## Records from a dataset
┌──

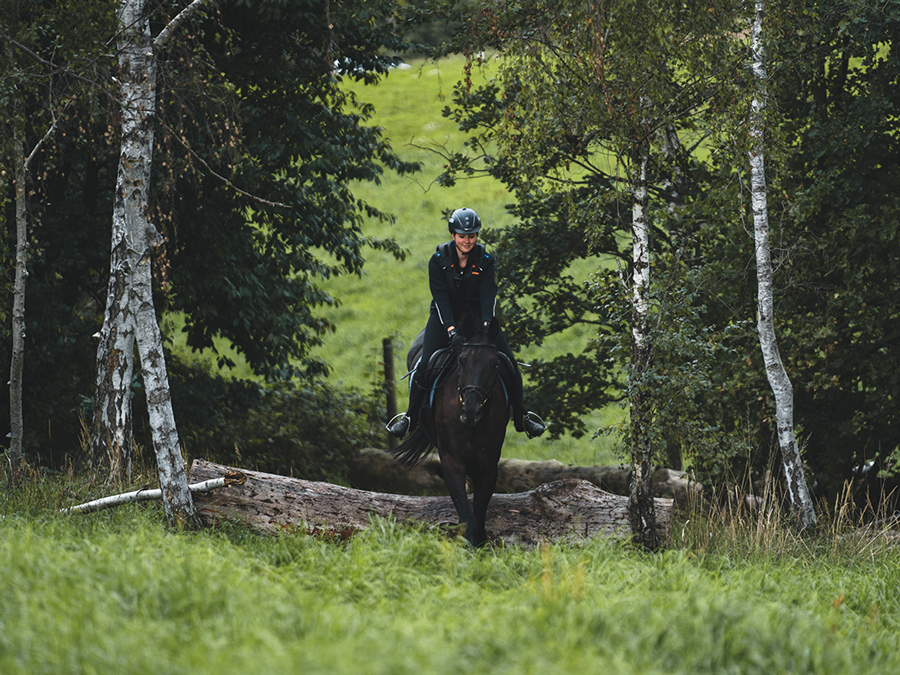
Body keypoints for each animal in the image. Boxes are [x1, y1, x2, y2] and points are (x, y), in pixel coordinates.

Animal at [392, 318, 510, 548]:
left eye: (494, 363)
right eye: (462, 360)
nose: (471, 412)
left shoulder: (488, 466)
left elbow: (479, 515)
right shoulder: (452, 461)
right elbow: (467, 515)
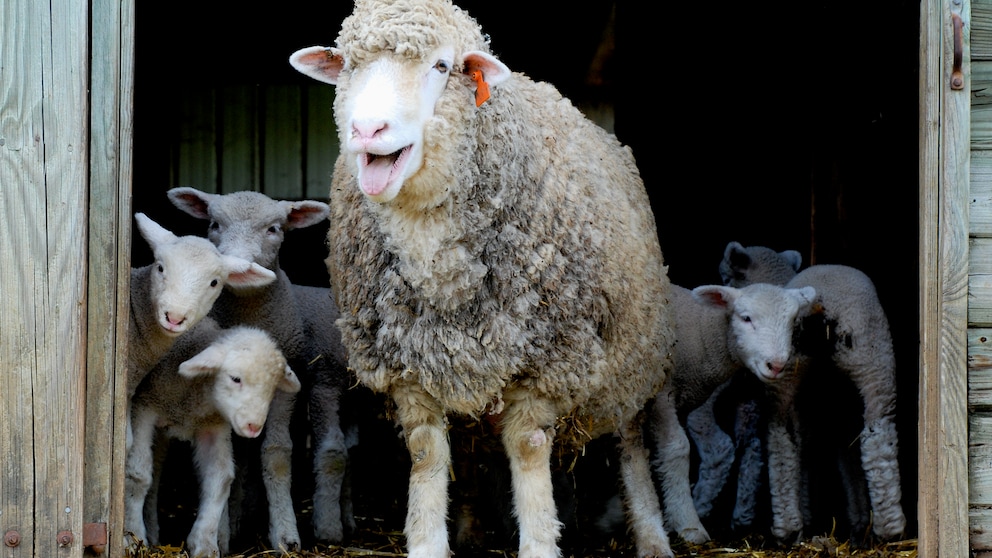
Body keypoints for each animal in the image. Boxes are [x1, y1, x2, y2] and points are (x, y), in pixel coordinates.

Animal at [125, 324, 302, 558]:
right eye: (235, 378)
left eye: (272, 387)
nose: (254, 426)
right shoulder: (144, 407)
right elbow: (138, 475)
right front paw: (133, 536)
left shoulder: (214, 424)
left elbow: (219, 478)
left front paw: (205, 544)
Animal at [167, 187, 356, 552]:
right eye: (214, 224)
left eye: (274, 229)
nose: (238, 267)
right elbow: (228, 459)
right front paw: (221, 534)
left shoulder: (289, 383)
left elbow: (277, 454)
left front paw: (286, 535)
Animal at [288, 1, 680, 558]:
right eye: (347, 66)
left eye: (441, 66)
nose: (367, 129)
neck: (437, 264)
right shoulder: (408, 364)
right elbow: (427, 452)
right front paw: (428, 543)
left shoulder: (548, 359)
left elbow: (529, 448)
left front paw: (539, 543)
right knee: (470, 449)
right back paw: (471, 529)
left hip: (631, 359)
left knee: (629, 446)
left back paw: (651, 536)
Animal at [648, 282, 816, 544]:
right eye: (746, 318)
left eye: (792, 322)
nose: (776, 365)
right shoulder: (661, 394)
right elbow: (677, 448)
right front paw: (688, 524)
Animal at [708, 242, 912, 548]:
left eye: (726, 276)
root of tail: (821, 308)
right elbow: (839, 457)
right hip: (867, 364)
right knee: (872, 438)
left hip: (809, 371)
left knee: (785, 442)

└──

## Task objective
No line before the one with "left front paw: (539, 543)" belongs in the answer; copy that line and the rest of the records exactly.

## Expected output
left front paw: (539, 543)
right knee: (470, 449)
right back paw: (471, 529)
left hip: (631, 359)
left knee: (629, 446)
left back paw: (651, 536)
Animal at [648, 282, 816, 544]:
right eye: (746, 318)
left eye: (792, 322)
nose: (776, 365)
right shoulder: (661, 394)
right elbow: (677, 448)
right front paw: (688, 524)
Animal at [708, 242, 912, 548]:
left eye: (726, 276)
root of tail: (821, 308)
right elbow: (839, 457)
right hip: (867, 364)
right knee: (872, 438)
left hip: (809, 371)
left knee: (785, 442)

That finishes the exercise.